____ ВЫДЕРЖКИ ИЗ НАБОРА

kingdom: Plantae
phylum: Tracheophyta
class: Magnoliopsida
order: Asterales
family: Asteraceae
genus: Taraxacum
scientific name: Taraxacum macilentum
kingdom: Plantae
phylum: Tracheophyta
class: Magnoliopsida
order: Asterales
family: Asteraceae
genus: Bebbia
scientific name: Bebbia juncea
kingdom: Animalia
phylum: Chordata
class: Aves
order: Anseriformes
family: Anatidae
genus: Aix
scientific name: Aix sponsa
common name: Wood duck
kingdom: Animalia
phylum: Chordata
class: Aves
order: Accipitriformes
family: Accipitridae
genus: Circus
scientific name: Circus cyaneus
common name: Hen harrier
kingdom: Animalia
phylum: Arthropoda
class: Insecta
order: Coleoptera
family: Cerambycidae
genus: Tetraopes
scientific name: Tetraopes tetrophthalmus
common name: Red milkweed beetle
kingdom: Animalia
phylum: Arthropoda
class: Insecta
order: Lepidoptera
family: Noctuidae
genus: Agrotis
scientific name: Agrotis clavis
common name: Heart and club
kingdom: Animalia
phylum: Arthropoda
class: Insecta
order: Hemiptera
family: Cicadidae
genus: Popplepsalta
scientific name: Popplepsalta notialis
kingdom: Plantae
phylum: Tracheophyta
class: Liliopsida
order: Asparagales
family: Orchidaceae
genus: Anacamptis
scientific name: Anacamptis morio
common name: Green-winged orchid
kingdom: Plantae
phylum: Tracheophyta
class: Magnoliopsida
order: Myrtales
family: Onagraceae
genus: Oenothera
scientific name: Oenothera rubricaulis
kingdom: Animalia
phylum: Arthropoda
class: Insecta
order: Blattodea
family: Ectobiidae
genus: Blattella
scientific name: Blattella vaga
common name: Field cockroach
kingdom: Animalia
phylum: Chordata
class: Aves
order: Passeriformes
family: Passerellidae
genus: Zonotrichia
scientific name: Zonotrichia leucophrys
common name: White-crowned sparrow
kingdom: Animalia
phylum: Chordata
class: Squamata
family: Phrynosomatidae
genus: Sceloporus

________

### ЗАДАНИЕ
Переименуйте «common name» в «vernacular name» во всех записях выше. Все остальные строки оставьте без изменений.

### ИТОГОВЫЙ ОТВЕТ
kingdom: Plantae
phylum: Tracheophyta
class: Magnoliopsida
order: Asterales
family: Asteraceae
genus: Taraxacum
scientific name: Taraxacum macilentum
kingdom: Plantae
phylum: Tracheophyta
class: Magnoliopsida
order: Asterales
family: Asteraceae
genus: Bebbia
scientific name: Bebbia juncea
kingdom: Animalia
phylum: Chordata
class: Aves
order: Anseriformes
family: Anatidae
genus: Aix
scientific name: Aix sponsa
vernacular name: Wood duck
kingdom: Animalia
phylum: Chordata
class: Aves
order: Accipitriformes
family: Accipitridae
genus: Circus
scientific name: Circus cyaneus
vernacular name: Hen harrier
kingdom: Animalia
phylum: Arthropoda
class: Insecta
order: Coleoptera
family: Cerambycidae
genus: Tetraopes
scientific name: Tetraopes tetrophthalmus
vernacular name: Red milkweed beetle
kingdom: Animalia
phylum: Arthropoda
class: Insecta
order: Lepidoptera
family: Noctuidae
genus: Agrotis
scientific name: Agrotis clavis
vernacular name: Heart and club
kingdom: Animalia
phylum: Arthropoda
class: Insecta
order: Hemiptera
family: Cicadidae
genus: Popplepsalta
scientific name: Popplepsalta notialis
kingdom: Plantae
phylum: Tracheophyta
class: Liliopsida
order: Asparagales
family: Orchidaceae
genus: Anacamptis
scientific name: Anacamptis morio
vernacular name: Green-winged orchid
kingdom: Plantae
phylum: Tracheophyta
class: Magnoliopsida
order: Myrtales
family: Onagraceae
genus: Oenothera
scientific name: Oenothera rubricaulis
kingdom: Animalia
phylum: Arthropoda
class: Insecta
order: Blattodea
family: Ectobiidae
genus: Blattella
scientific name: Blattella vaga
vernacular name: Field cockroach
kingdom: Animalia
phylum: Chordata
class: Aves
order: Passeriformes
family: Passerellidae
genus: Zonotrichia
scientific name: Zonotrichia leucophrys
vernacular name: White-crowned sparrow
kingdom: Animalia
phylum: Chordata
class: Squamata
family: Phrynosomatidae
genus: Sceloporus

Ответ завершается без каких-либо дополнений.